WHAT IS ASKED
Write out all the lines again, precisely as they stand, but without the images.

--- Begin RECORD EXCERPTS ---

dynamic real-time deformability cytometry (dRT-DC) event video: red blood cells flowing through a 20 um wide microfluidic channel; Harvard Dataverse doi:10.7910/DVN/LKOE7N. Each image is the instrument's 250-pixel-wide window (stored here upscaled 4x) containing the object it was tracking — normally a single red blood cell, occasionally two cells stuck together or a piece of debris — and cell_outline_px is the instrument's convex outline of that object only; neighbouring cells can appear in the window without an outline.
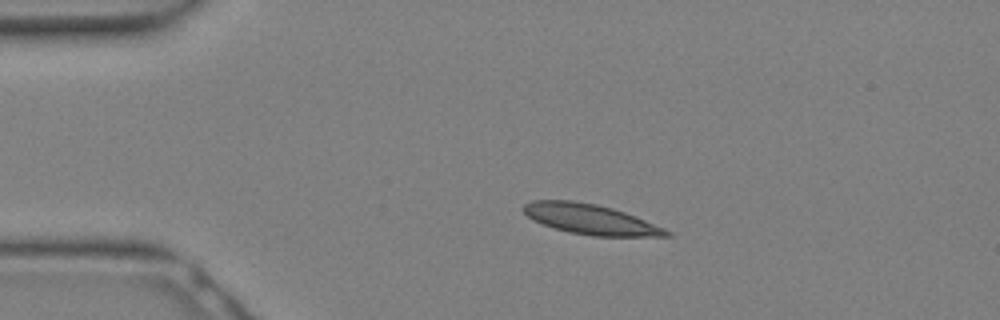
{"species": "Egyptian fruit bat (a non-hibernating species)", "species_latin": "Rousettus aegyptiacus", "temperature_condition": "warm", "stored_images_in_passage": 19, "camera_frame_rate_fps": 3000, "um_per_image_px": 0.085, "animal": {"sex": "female"}, "frame": {"image": 1, "passage_image": 5, "time_ms": 1.333, "image_size_px": [1000, 320], "cell_outline_px": [[672, 236], [592, 236], [568, 232], [544, 224], [528, 216], [524, 212], [524, 204], [532, 200], [572, 200], [596, 204], [612, 208], [624, 212], [664, 228], [672, 232]], "centroid_in_image_um": [50.2, 18.63], "position_along_channel_um": 34.8, "area_um2": 24.74}}
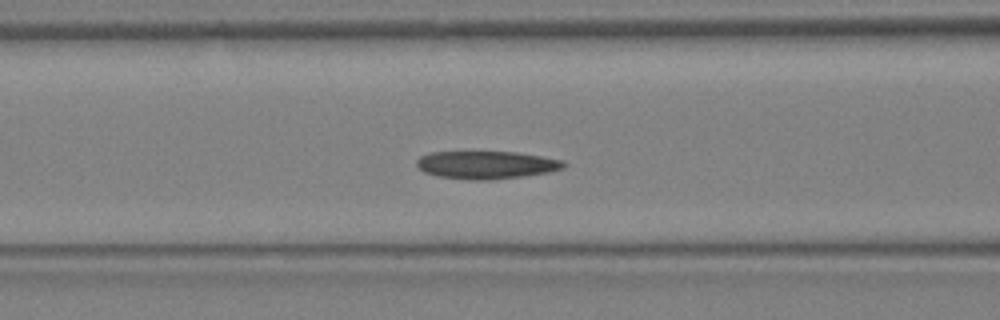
{"frame": {"image": 2, "passage_image": 11, "time_ms": 3.333, "image_size_px": [1000, 320], "cell_outline_px": [[568, 164], [564, 168], [548, 172], [524, 176], [488, 180], [472, 180], [436, 176], [424, 172], [416, 164], [416, 160], [420, 156], [432, 152], [516, 152], [564, 160]], "centroid_in_image_um": [41.35, 14.02], "position_along_channel_um": 125.2, "area_um2": 23.87}}
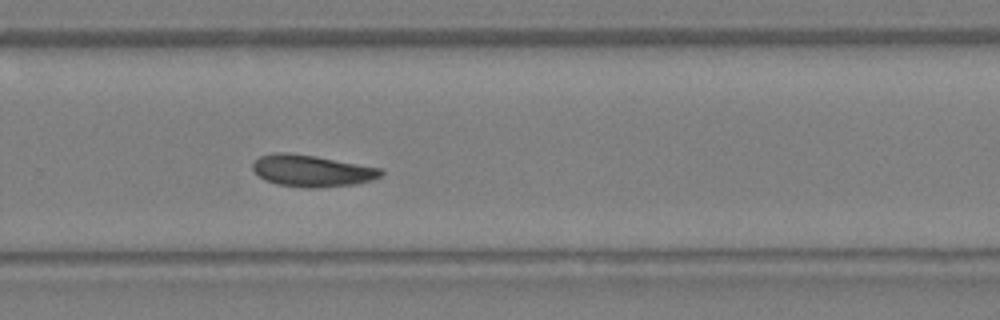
{"frame": {"image": 3, "passage_image": 19, "time_ms": 6.0, "image_size_px": [1000, 320], "cell_outline_px": [[384, 172], [380, 176], [372, 180], [356, 184], [316, 188], [304, 188], [276, 184], [264, 180], [252, 168], [252, 164], [260, 156], [272, 152], [284, 152], [316, 156], [384, 168]], "centroid_in_image_um": [26.53, 14.52], "position_along_channel_um": 303.3, "area_um2": 23.93}}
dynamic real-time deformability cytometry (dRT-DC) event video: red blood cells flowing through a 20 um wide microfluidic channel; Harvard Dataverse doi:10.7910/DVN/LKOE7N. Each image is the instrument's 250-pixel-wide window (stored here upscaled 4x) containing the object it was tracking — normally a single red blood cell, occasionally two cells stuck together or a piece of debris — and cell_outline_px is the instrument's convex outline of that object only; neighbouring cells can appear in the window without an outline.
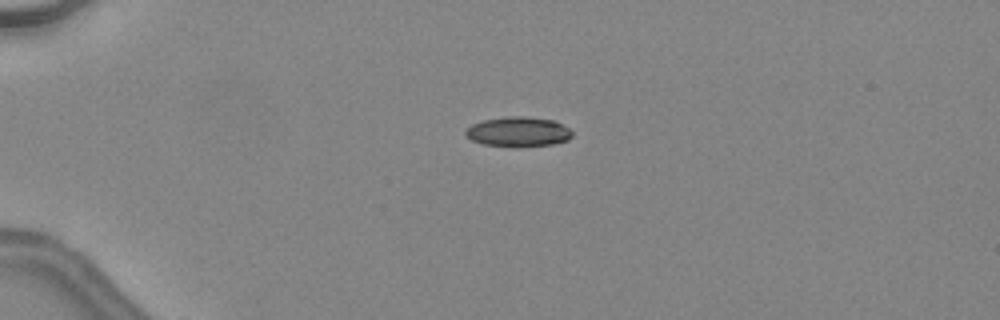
{"species": "common noctule bat (a hibernating species)", "species_latin": "Nyctalus noctula", "temperature_condition": "warm", "stored_images_in_passage": 18, "camera_frame_rate_fps": 3000, "um_per_image_px": 0.085, "animal": {"sex": "female", "body_mass_g": 24.6, "forearm_length_mm": 56.2}, "frame": {"image": 1, "passage_image": 13, "time_ms": 4.0, "image_size_px": [1000, 320], "cell_outline_px": [[572, 136], [568, 140], [552, 144], [520, 148], [516, 148], [484, 144], [472, 140], [464, 136], [464, 128], [472, 124], [484, 120], [504, 116], [524, 116], [556, 120], [568, 128], [572, 132]], "centroid_in_image_um": [44.02, 11.21], "position_along_channel_um": 41.0, "area_um2": 19.02}}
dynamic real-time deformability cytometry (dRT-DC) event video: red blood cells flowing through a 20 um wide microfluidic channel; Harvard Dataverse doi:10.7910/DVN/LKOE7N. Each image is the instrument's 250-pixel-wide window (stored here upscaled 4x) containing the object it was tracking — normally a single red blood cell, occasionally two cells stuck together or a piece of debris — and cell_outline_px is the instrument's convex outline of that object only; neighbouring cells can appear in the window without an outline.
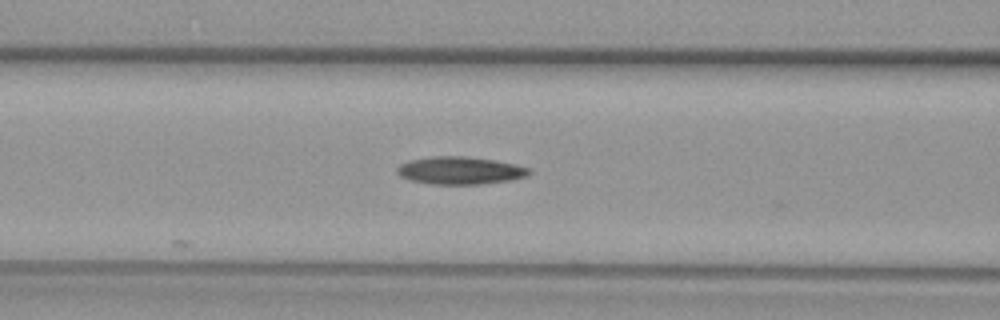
{"species": "common noctule bat (a hibernating species)", "species_latin": "Nyctalus noctula", "temperature_condition": "warm", "stored_images_in_passage": 25, "camera_frame_rate_fps": 3000, "um_per_image_px": 0.085, "animal": {"sex": "female", "body_mass_g": 29.2, "forearm_length_mm": 56.3}, "frame": {"image": 1, "passage_image": 7, "time_ms": 2.0, "image_size_px": [1000, 320], "cell_outline_px": [[532, 172], [528, 176], [512, 180], [484, 184], [432, 184], [408, 180], [400, 176], [396, 172], [396, 168], [400, 164], [408, 160], [432, 156], [464, 156], [496, 160], [516, 164], [532, 168]], "centroid_in_image_um": [39.13, 14.49], "position_along_channel_um": 127.5, "area_um2": 21.68}}
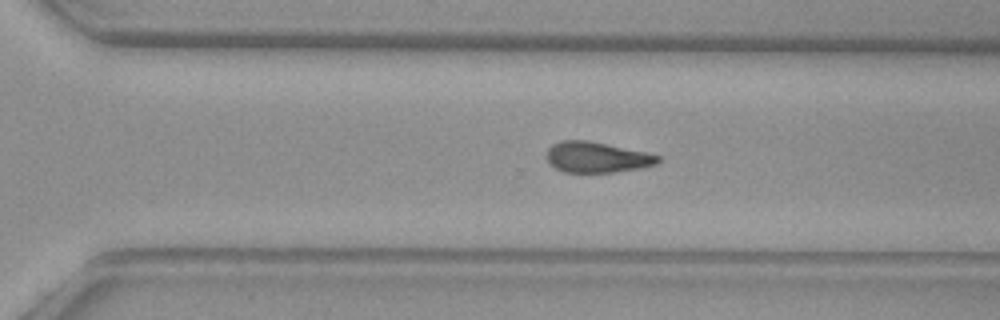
{"frame": {"image": 2, "passage_image": 21, "time_ms": 6.667, "image_size_px": [1000, 320], "cell_outline_px": [[660, 160], [656, 164], [640, 168], [612, 172], [564, 172], [548, 164], [544, 156], [548, 148], [552, 144], [560, 140], [588, 140], [644, 152], [660, 156]], "centroid_in_image_um": [50.65, 13.36], "position_along_channel_um": 320.0, "area_um2": 19.94}}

--- End RECORD EXCERPTS ---

OUTPUT OF THE EXERCISE
dynamic real-time deformability cytometry (dRT-DC) event video: red blood cells flowing through a 20 um wide microfluidic channel; Harvard Dataverse doi:10.7910/DVN/LKOE7N. Each image is the instrument's 250-pixel-wide window (stored here upscaled 4x) containing the object it was tracking — normally a single red blood cell, occasionally two cells stuck together or a piece of debris — and cell_outline_px is the instrument's convex outline of that object only; neighbouring cells can appear in the window without an outline.
{"species": "Egyptian fruit bat (a non-hibernating species)", "species_latin": "Rousettus aegyptiacus", "temperature_condition": "warm", "stored_images_in_passage": 19, "camera_frame_rate_fps": 3000, "um_per_image_px": 0.085, "animal": {"sex": "female"}, "frame": {"image": 1, "passage_image": 5, "time_ms": 1.333, "image_size_px": [1000, 320], "cell_outline_px": [[672, 236], [592, 236], [568, 232], [544, 224], [528, 216], [524, 212], [524, 204], [532, 200], [572, 200], [596, 204], [612, 208], [624, 212], [664, 228], [672, 232]], "centroid_in_image_um": [50.2, 18.63], "position_along_channel_um": 34.8, "area_um2": 24.74}}
{"frame": {"image": 2, "passage_image": 11, "time_ms": 3.333, "image_size_px": [1000, 320], "cell_outline_px": [[568, 164], [564, 168], [548, 172], [524, 176], [488, 180], [472, 180], [436, 176], [424, 172], [416, 164], [416, 160], [420, 156], [432, 152], [516, 152], [564, 160]], "centroid_in_image_um": [41.35, 14.02], "position_along_channel_um": 125.2, "area_um2": 23.87}}
{"frame": {"image": 3, "passage_image": 19, "time_ms": 6.0, "image_size_px": [1000, 320], "cell_outline_px": [[384, 172], [380, 176], [372, 180], [356, 184], [316, 188], [304, 188], [276, 184], [264, 180], [252, 168], [252, 164], [260, 156], [272, 152], [284, 152], [316, 156], [384, 168]], "centroid_in_image_um": [26.53, 14.52], "position_along_channel_um": 303.3, "area_um2": 23.93}}
dynamic real-time deformability cytometry (dRT-DC) event video: red blood cells flowing through a 20 um wide microfluidic channel; Harvard Dataverse doi:10.7910/DVN/LKOE7N. Each image is the instrument's 250-pixel-wide window (stored here upscaled 4x) containing the object it was tracking — normally a single red blood cell, occasionally two cells stuck together or a piece of debris — and cell_outline_px is the instrument's convex outline of that object only; neighbouring cells can appear in the window without an outline.
{"species": "common noctule bat (a hibernating species)", "species_latin": "Nyctalus noctula", "temperature_condition": "warm", "stored_images_in_passage": 18, "camera_frame_rate_fps": 3000, "um_per_image_px": 0.085, "animal": {"sex": "female", "body_mass_g": 24.6, "forearm_length_mm": 56.2}, "frame": {"image": 1, "passage_image": 13, "time_ms": 4.0, "image_size_px": [1000, 320], "cell_outline_px": [[572, 136], [568, 140], [552, 144], [520, 148], [516, 148], [484, 144], [472, 140], [464, 136], [464, 128], [472, 124], [484, 120], [504, 116], [524, 116], [556, 120], [568, 128], [572, 132]], "centroid_in_image_um": [44.02, 11.21], "position_along_channel_um": 41.0, "area_um2": 19.02}}
dynamic real-time deformability cytometry (dRT-DC) event video: red blood cells flowing through a 20 um wide microfluidic channel; Harvard Dataverse doi:10.7910/DVN/LKOE7N. Each image is the instrument's 250-pixel-wide window (stored here upscaled 4x) containing the object it was tracking — normally a single red blood cell, occasionally two cells stuck together or a piece of debris — and cell_outline_px is the instrument's convex outline of that object only; neighbouring cells can appear in the window without an outline.
{"species": "common noctule bat (a hibernating species)", "species_latin": "Nyctalus noctula", "temperature_condition": "warm", "stored_images_in_passage": 25, "camera_frame_rate_fps": 3000, "um_per_image_px": 0.085, "animal": {"sex": "female", "body_mass_g": 29.2, "forearm_length_mm": 56.3}, "frame": {"image": 1, "passage_image": 7, "time_ms": 2.0, "image_size_px": [1000, 320], "cell_outline_px": [[532, 172], [528, 176], [512, 180], [484, 184], [432, 184], [408, 180], [400, 176], [396, 172], [396, 168], [400, 164], [408, 160], [432, 156], [464, 156], [496, 160], [516, 164], [532, 168]], "centroid_in_image_um": [39.13, 14.49], "position_along_channel_um": 127.5, "area_um2": 21.68}}
{"frame": {"image": 2, "passage_image": 21, "time_ms": 6.667, "image_size_px": [1000, 320], "cell_outline_px": [[660, 160], [656, 164], [640, 168], [612, 172], [564, 172], [548, 164], [544, 156], [548, 148], [552, 144], [560, 140], [588, 140], [644, 152], [660, 156]], "centroid_in_image_um": [50.65, 13.36], "position_along_channel_um": 320.0, "area_um2": 19.94}}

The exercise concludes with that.